Process.—"Place equal parts of the two solutions, A and B—about one finger breadth of each—in a test-tube, and boil. If the Fehling's solution remains clear on boiling, then add twenty to thirty drops of the suspected urine which is free from albumin.

Do not boil after the addition of the urine.—If much sugar be present, a yellow or red precipitate of suboxid of copper readily appears. In case the quantity of the sugar in the urine is less than one per cent, the reduction will not appear until after several minutes, five to thirty. If a reduction does not take place in thirty minutes, it is advisable to let the test stand for from eighteen to twenty-four hours, since traces of sugar show evidence of a reduction of the copper only after several hours, when a small amount of the suboxid will be found in the bottom of the test-tube. Less time is required for the test, if the urine is gently heated previously to its being added to the boiling Fehling's solution. The non-appearance of a suboxid precipitate shows that the urine is free from sugar. Fehling's test, performed in this way, is one of the most delicate and reliable of tests.
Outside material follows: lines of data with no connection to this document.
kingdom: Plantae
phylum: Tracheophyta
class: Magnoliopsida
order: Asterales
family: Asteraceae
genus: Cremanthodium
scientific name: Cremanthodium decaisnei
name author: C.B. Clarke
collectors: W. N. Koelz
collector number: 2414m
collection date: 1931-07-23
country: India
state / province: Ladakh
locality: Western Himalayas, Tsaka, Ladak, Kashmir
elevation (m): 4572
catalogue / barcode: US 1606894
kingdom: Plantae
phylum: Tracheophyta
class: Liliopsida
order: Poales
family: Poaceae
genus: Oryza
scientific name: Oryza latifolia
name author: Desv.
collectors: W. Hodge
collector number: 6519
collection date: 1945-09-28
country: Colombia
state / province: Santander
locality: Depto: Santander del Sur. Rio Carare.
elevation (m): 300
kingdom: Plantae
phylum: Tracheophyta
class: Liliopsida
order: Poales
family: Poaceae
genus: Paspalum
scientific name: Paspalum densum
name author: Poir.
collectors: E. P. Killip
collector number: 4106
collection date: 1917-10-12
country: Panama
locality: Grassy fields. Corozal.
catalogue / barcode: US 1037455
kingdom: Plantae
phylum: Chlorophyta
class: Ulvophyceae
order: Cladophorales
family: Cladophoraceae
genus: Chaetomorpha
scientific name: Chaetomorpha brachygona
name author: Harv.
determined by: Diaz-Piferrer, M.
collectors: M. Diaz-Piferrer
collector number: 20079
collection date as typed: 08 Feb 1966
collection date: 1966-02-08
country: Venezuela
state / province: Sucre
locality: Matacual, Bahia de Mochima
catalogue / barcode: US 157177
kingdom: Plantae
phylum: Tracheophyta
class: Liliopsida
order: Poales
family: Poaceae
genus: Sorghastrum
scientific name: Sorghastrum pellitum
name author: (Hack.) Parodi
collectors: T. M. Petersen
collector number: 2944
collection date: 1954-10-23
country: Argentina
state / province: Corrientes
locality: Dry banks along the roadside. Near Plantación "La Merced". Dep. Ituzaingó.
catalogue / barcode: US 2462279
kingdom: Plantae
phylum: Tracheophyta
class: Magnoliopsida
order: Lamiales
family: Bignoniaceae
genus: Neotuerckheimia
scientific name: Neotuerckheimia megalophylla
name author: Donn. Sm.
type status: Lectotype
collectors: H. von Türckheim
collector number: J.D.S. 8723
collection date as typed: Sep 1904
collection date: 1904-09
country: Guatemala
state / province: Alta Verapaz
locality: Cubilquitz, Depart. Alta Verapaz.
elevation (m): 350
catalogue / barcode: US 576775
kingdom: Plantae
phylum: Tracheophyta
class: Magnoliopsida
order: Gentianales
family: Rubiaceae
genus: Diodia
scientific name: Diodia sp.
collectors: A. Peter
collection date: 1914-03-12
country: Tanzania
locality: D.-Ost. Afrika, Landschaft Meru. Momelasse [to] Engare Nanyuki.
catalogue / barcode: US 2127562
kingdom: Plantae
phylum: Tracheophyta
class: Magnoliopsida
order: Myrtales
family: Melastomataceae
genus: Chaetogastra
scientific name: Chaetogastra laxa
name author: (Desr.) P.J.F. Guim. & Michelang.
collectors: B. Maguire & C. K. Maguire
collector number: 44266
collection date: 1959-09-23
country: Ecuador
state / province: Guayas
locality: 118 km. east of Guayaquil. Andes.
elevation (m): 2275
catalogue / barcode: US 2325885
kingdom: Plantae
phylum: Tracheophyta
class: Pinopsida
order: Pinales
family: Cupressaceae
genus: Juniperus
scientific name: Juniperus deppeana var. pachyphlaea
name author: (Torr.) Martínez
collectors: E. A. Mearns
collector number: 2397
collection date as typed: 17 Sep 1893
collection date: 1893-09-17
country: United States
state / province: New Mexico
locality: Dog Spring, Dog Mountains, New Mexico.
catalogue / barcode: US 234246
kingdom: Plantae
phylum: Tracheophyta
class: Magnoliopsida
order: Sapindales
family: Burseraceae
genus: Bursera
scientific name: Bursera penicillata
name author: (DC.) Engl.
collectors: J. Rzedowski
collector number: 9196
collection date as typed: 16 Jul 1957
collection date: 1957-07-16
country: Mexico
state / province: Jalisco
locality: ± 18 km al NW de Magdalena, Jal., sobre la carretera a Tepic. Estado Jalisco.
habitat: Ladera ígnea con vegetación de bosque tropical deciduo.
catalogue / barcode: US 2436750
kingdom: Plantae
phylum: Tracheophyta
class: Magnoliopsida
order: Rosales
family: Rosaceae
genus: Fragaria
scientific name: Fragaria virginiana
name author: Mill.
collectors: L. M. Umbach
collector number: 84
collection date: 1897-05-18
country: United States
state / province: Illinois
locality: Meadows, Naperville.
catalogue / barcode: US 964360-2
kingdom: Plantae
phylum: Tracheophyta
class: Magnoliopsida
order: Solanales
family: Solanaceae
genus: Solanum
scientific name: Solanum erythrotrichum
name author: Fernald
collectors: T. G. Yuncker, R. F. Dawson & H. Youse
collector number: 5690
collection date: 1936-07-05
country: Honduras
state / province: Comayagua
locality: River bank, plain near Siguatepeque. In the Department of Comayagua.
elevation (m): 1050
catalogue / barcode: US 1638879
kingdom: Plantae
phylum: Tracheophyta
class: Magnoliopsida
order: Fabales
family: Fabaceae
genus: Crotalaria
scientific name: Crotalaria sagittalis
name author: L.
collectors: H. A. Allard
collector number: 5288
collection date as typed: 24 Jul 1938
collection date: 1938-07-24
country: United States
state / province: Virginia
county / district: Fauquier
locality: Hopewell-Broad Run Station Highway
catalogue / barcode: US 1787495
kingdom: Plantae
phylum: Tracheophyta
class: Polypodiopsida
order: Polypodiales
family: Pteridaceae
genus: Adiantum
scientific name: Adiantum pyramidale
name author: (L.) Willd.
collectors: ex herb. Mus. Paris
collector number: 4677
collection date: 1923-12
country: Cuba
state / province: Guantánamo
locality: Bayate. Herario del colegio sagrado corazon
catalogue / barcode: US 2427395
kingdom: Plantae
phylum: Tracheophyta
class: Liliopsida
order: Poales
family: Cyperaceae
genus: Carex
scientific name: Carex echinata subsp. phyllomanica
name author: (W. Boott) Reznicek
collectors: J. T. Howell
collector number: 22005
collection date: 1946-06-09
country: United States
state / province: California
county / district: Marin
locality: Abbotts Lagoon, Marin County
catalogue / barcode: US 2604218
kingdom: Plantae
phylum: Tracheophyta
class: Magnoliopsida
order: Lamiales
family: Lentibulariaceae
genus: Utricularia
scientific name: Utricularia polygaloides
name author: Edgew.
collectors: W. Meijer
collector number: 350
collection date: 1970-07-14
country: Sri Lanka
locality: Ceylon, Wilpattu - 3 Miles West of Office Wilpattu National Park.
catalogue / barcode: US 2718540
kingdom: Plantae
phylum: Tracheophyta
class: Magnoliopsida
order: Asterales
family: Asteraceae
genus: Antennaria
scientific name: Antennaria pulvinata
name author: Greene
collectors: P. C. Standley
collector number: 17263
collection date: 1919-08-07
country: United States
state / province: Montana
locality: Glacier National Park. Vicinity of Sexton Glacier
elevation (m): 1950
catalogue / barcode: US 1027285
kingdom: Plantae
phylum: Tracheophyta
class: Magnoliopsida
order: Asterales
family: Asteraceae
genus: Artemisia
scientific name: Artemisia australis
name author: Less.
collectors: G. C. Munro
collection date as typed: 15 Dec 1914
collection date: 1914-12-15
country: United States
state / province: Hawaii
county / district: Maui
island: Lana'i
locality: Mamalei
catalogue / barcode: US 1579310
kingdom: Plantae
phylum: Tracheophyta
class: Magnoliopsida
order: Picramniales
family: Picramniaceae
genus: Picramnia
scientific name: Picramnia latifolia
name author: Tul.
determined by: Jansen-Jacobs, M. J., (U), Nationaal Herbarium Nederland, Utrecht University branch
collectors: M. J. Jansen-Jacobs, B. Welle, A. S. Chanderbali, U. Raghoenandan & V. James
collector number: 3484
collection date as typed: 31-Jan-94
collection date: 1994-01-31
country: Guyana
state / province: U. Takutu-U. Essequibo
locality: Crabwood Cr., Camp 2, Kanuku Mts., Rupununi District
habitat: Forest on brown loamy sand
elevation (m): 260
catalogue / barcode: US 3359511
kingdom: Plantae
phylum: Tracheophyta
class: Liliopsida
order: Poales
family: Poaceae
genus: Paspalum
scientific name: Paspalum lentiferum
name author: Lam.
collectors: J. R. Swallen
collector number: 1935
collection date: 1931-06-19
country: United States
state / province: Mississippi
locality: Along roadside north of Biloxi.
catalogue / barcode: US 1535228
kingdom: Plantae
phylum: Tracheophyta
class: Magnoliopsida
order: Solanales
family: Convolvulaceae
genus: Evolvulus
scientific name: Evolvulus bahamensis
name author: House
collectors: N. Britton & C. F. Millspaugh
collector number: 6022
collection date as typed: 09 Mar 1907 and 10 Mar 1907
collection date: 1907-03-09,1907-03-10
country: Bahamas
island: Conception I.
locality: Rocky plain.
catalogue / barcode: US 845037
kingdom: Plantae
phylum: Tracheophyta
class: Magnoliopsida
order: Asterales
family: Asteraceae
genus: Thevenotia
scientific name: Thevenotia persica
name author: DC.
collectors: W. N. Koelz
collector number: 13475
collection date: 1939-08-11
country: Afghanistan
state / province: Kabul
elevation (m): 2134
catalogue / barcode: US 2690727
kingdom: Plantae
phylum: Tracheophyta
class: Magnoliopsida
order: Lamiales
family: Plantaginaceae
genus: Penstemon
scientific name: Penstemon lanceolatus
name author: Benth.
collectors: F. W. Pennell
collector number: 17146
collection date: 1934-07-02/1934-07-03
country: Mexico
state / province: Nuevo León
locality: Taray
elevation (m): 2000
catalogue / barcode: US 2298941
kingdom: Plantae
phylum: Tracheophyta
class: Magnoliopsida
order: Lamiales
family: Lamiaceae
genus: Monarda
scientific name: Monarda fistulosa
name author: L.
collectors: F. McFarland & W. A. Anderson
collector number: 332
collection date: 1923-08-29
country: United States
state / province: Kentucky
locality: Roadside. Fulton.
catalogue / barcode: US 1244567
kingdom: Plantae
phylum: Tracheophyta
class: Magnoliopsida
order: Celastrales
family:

2. Trammer's Test.—To a dram of urine in a test-tube add a few drops of a dilute sulphate of copper solution, and then add one dram of liquor potassae. bring this to the boiling point, and. if sugar be present, the copper is reduced, forming the yellow or orange-red suboxid.

3. Bottger's Test.—This test, to be of any value, must have any albumin that may be present removed, which may be accomplished by rendering it acid, boil and filter; to this filtered urine add from one-half to an equal quantity of liquor potassae, and a few grains of bismuth subnitrate. Boil for several minutes, and, if glucose be present, black metallic bismuth will be precipitated.

Prognosis.—This will depend altogether upon the cause. In diabetes millitus, the prognosis will be grave, while in most of the paroxysmal and intermittent forms, the glycosuria disappears with the removal of the cause.

Treatment.—The treatment for glycosuria due to diabetes millitus will be considered under a separate article.

In the temporary form, the treatment will be largely hygienic and dietetic. The patient should be placed on veal, mutton, fish, or chicken, with very little bread. Fruits, except lemons, currants, sour cherries, plums, and the acid fruits, and all saccharine substances, should be avoided. He should avoid all worry, lead an even, temperate life, and be out of doors as much as possible. With improved health, the glycosuria disappears.

From the good report of rhus aromatica in diabetes millitus, we would prescribe the remedy here with all confidence, bearing in mind, however, that with the disappearance of the exciting cause, the sugar also disappears.